Your response should reproduce every line of the entries that contains the word "none".
Segment Start: THE INPUT
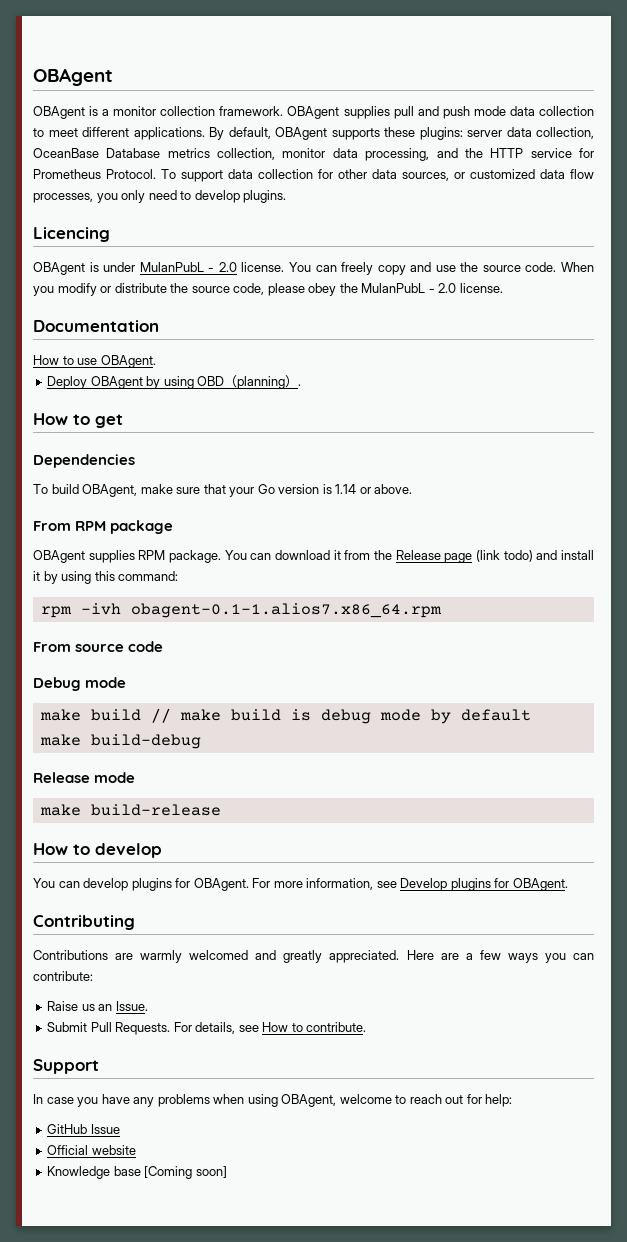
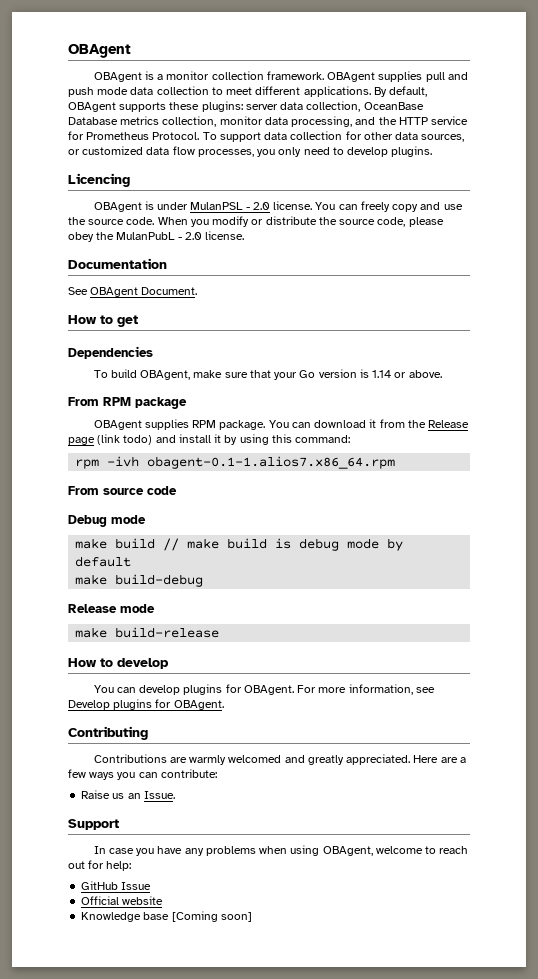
[139,262,204,272] MulanPubL -> [190,202,244,210] MulanPSL
[33,355,156,368] [47,375,302,389] How to use OBAgent. // Deploy OBAgent by using OBD（planning）. -> [68,287,198,297] See OBAgent Document.
[47,1022,367,1035] // Submit Pull Requests. For details, see How to contribute. -> (175, 795) none

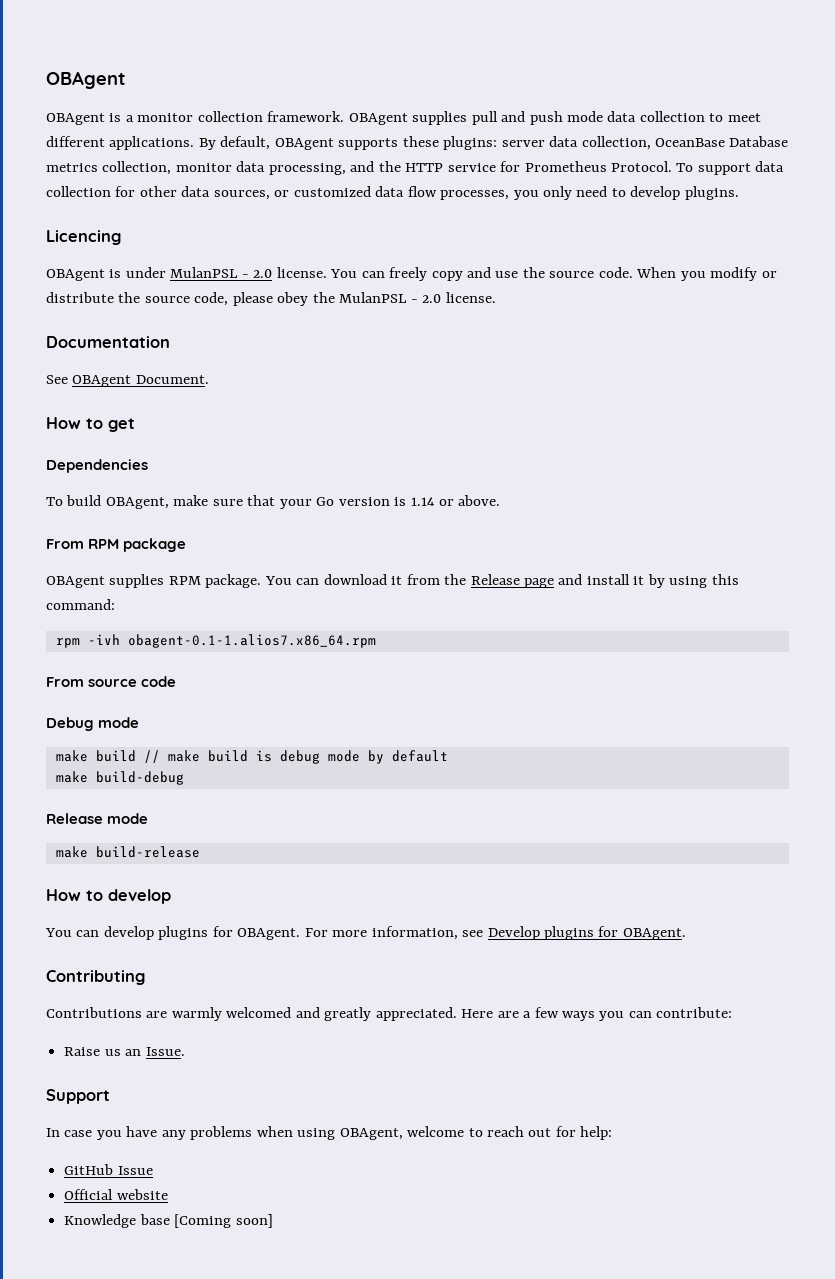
[116,232,176,240] MulanPubL -> [339,292,408,303] MulanPSL
[97,434,153,445] (link todo) -> (555, 583) none

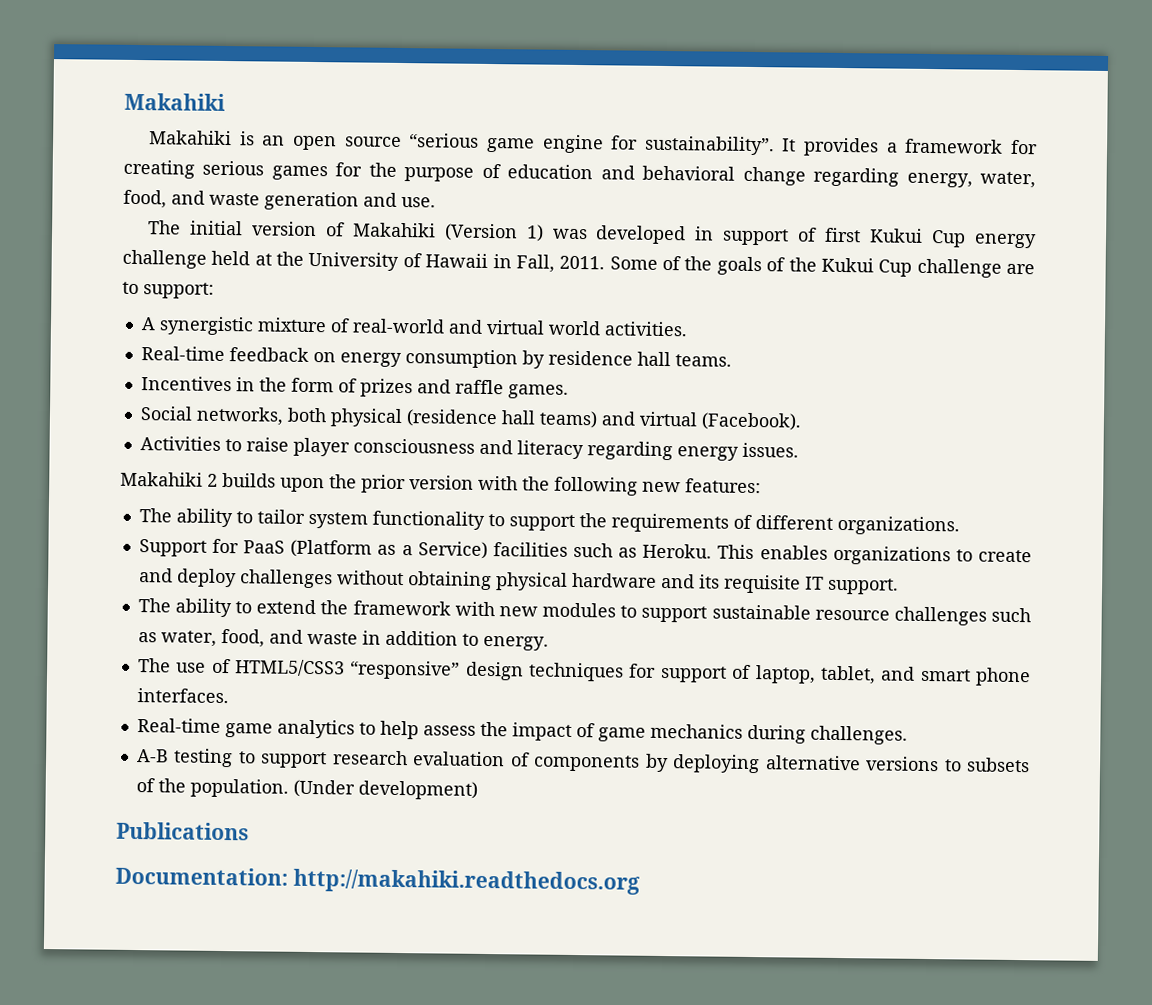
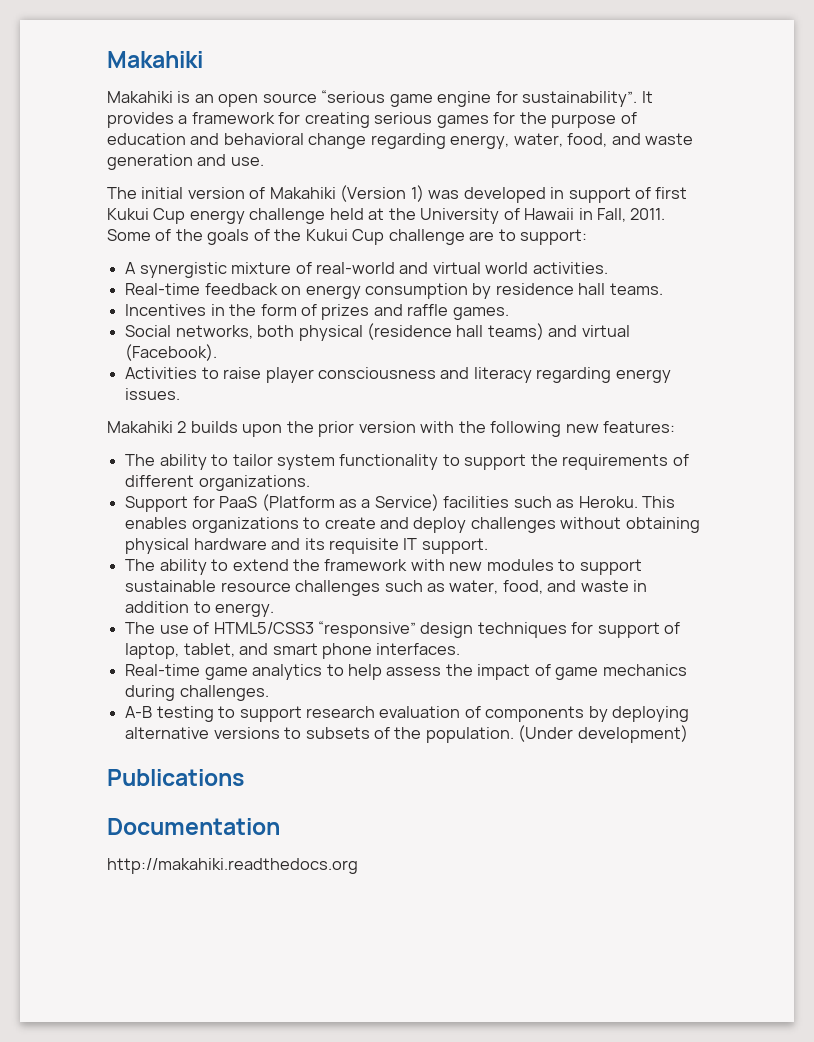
[115,866,288,886] Documentation: -> [107,818,280,835] Documentation //

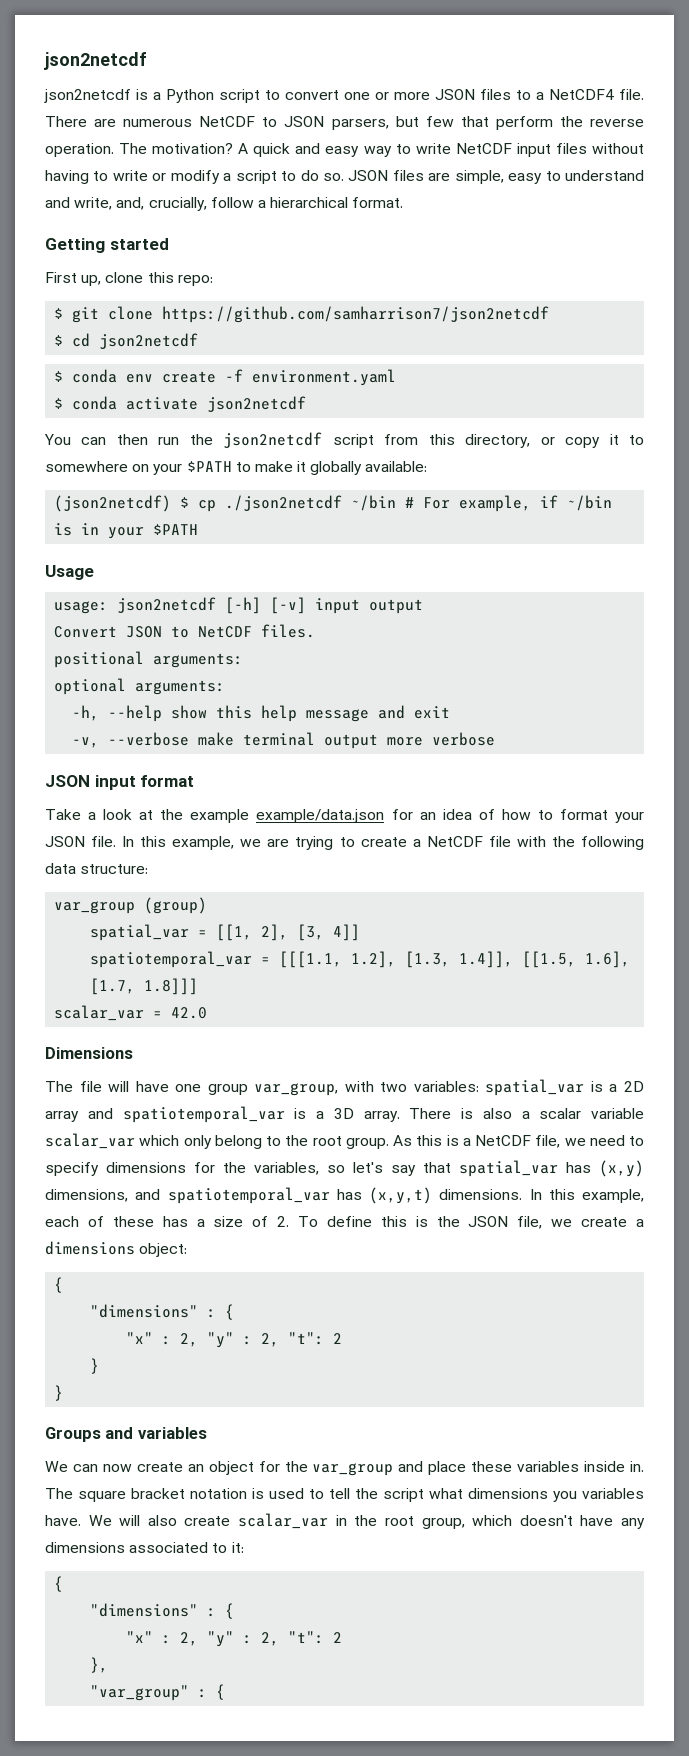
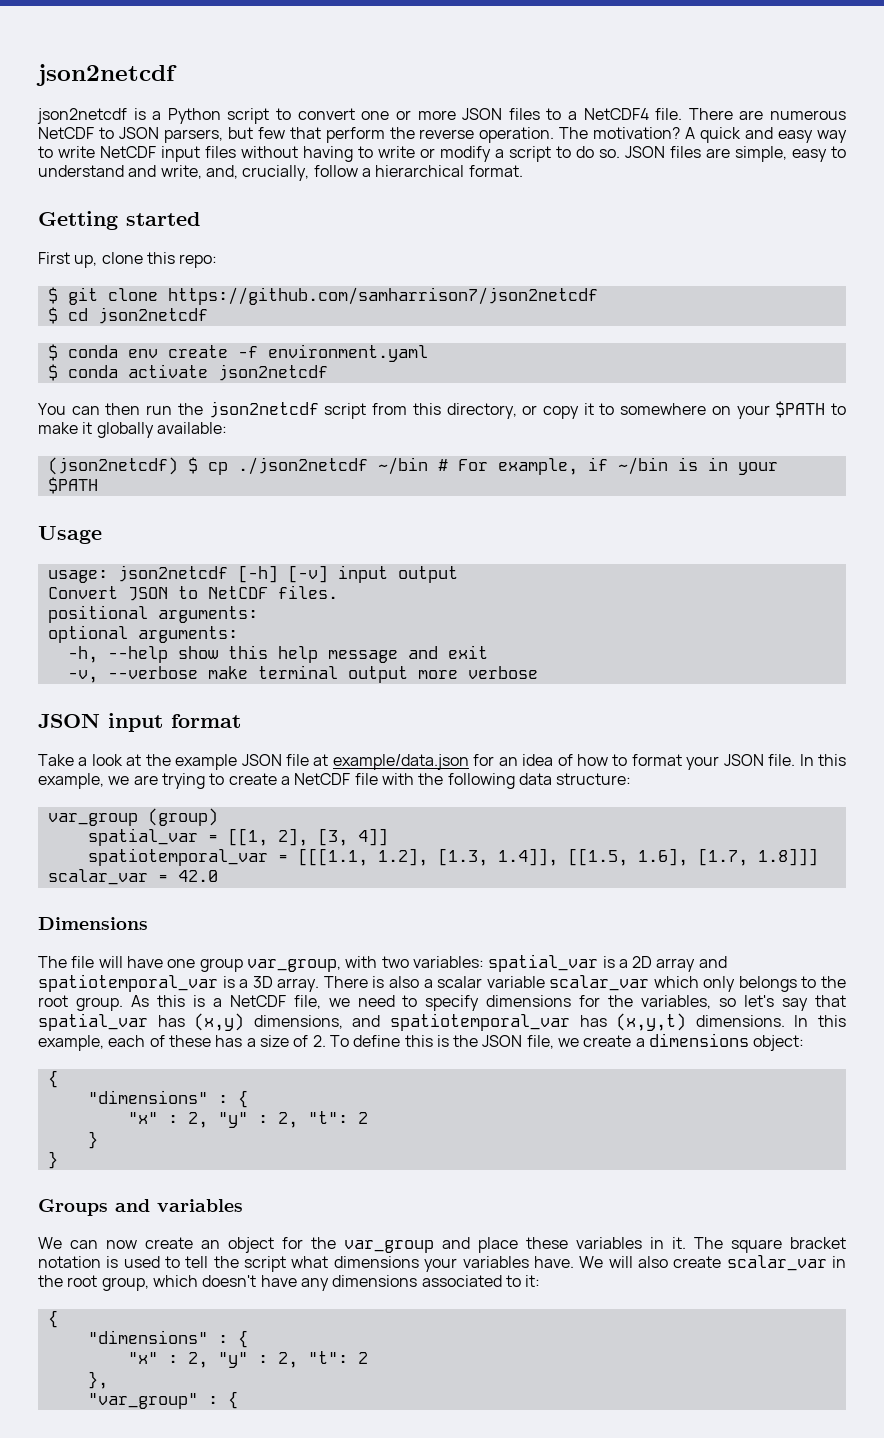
(250, 816) none -> [241,754,329,766] JSON file at
[214,1135,262,1149] belong -> [738,976,797,992] belongs
[584,1461,644,1472] inside in. -> [650,1237,686,1249] in it.
[553,1491,577,1502] you -> [424,1258,458,1272] your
Segment End: THE INPUT
- [TASK SOLUTION]
[47,1022,367,1035] // Submit Pull Requests. For details, see How to contribute. -> (175, 795) none
[97,434,153,445] (link todo) -> (555, 583) none
(250, 816) none -> [241,754,329,766] JSON file at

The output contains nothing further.